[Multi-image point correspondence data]
○ ○ ○ ○
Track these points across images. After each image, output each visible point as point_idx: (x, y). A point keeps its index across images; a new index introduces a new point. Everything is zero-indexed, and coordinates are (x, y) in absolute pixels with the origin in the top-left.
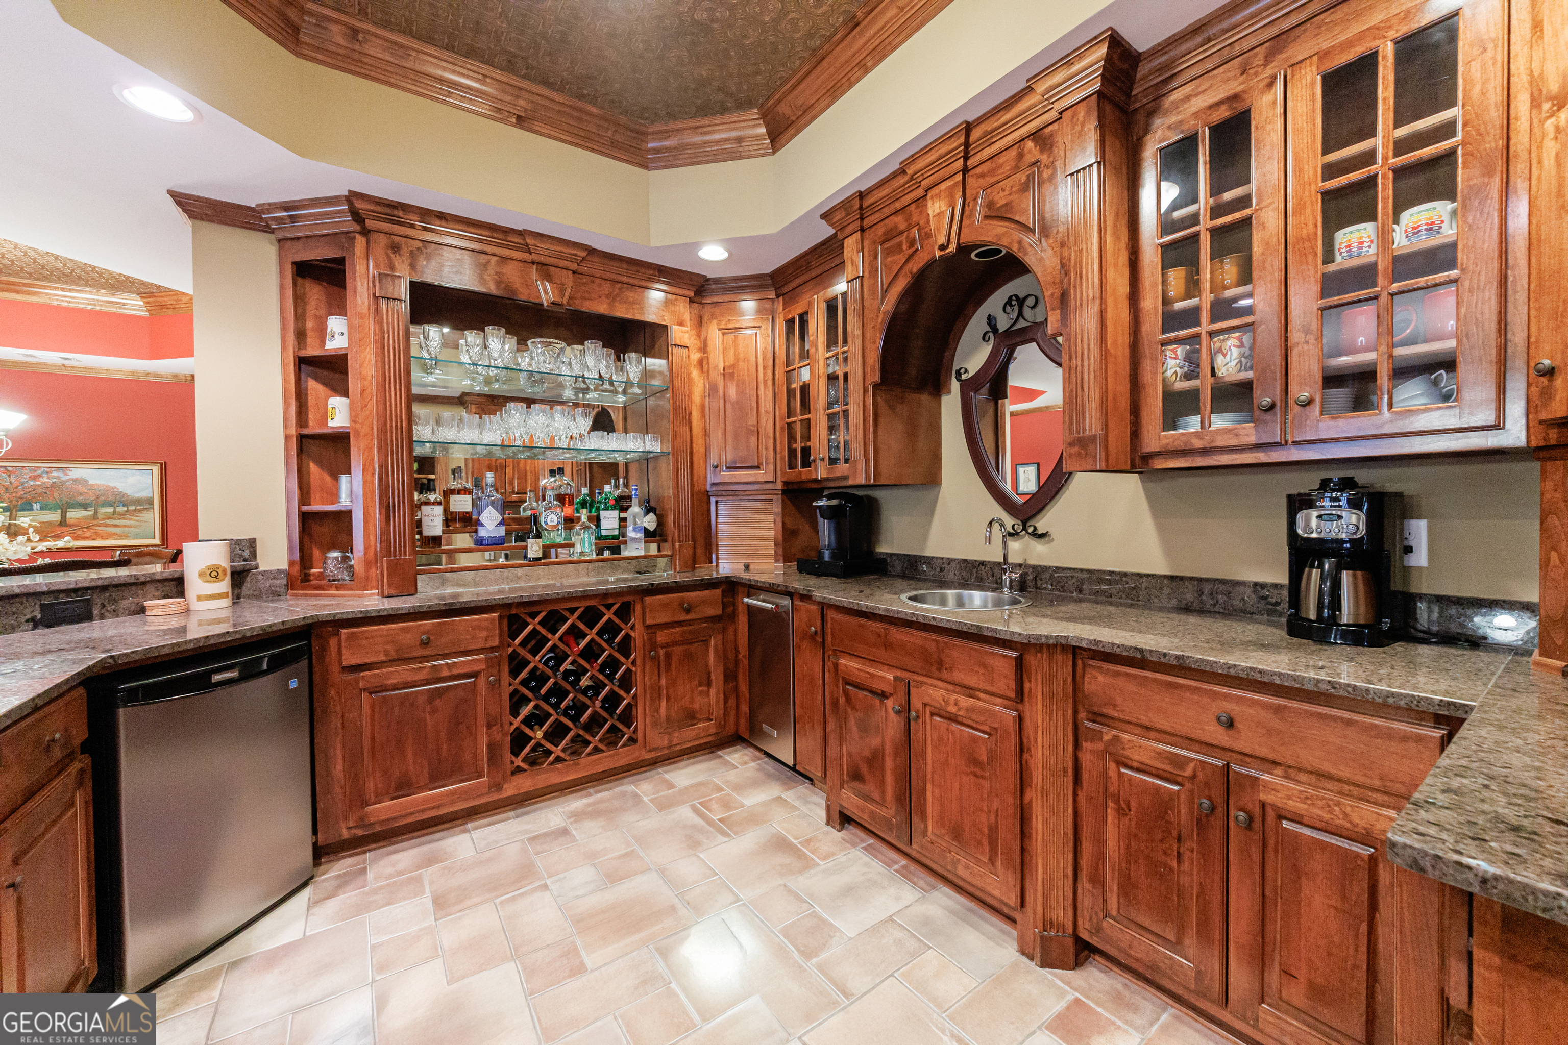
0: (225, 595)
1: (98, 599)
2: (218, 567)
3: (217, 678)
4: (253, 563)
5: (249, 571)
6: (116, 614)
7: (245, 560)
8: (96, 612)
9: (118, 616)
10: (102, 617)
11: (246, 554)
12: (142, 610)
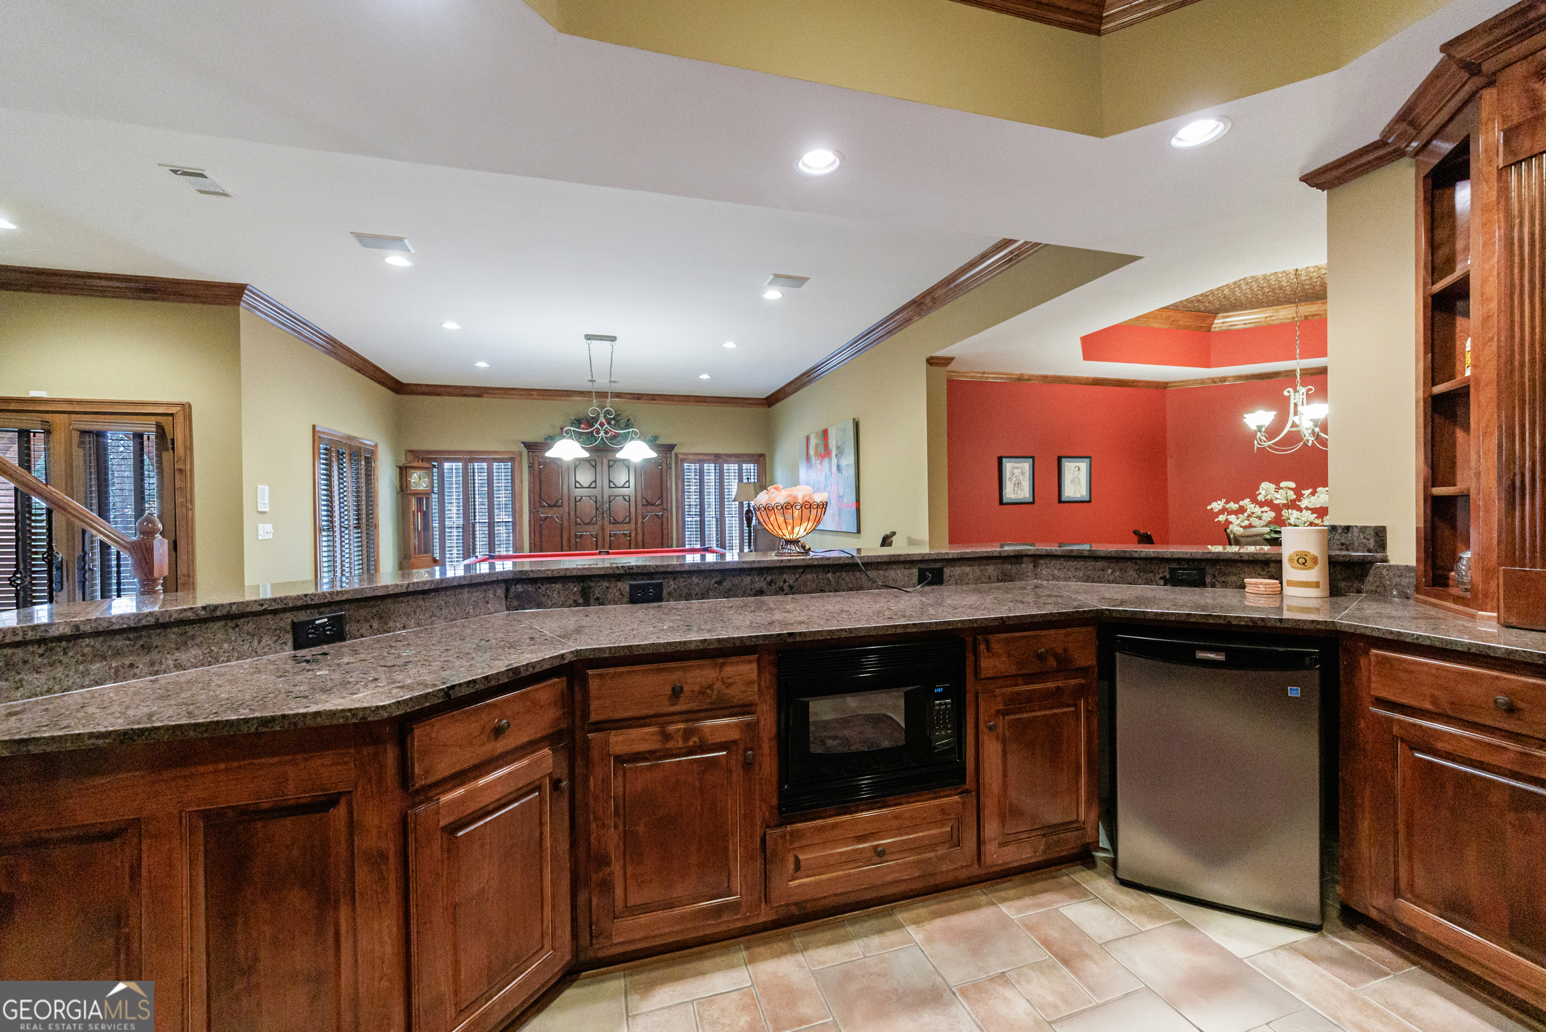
0: (1317, 585)
1: (1209, 570)
2: (1306, 554)
3: (1200, 655)
4: (1379, 555)
5: (1372, 563)
6: (1225, 585)
7: (1369, 551)
8: (1208, 580)
9: (1226, 587)
10: (1213, 586)
11: (1371, 543)
12: (1243, 587)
○ ○ ○ ○
• [Goal of the exercise]: Arrange every line of the records above as a numbered list, omitting blank lines. Leave the pictures out of the answer.

• [Answer for this exercise]:
1. Track these points across images. After each image, output each visible point as point_idx: (x, y). A point keeps its index across images; a new index introduces a new point. Everything is zero-indexed, and coordinates are (x, y) in absolute pixels with the origin in the top-left.
2. 0: (225, 595)
3. 1: (98, 599)
4. 2: (218, 567)
5. 3: (217, 678)
6. 4: (253, 563)
7. 5: (249, 571)
8. 6: (116, 614)
9. 7: (245, 560)
10. 8: (96, 612)
11. 9: (118, 616)
12. 10: (102, 617)
13. 11: (246, 554)
14. 12: (142, 610)
15. 0: (1317, 585)
16. 1: (1209, 570)
17. 2: (1306, 554)
18. 3: (1200, 655)
19. 4: (1379, 555)
20. 5: (1372, 563)
21. 6: (1225, 585)
22. 7: (1369, 551)
23. 8: (1208, 580)
24. 9: (1226, 587)
25. 10: (1213, 586)
26. 11: (1371, 543)
27. 12: (1243, 587)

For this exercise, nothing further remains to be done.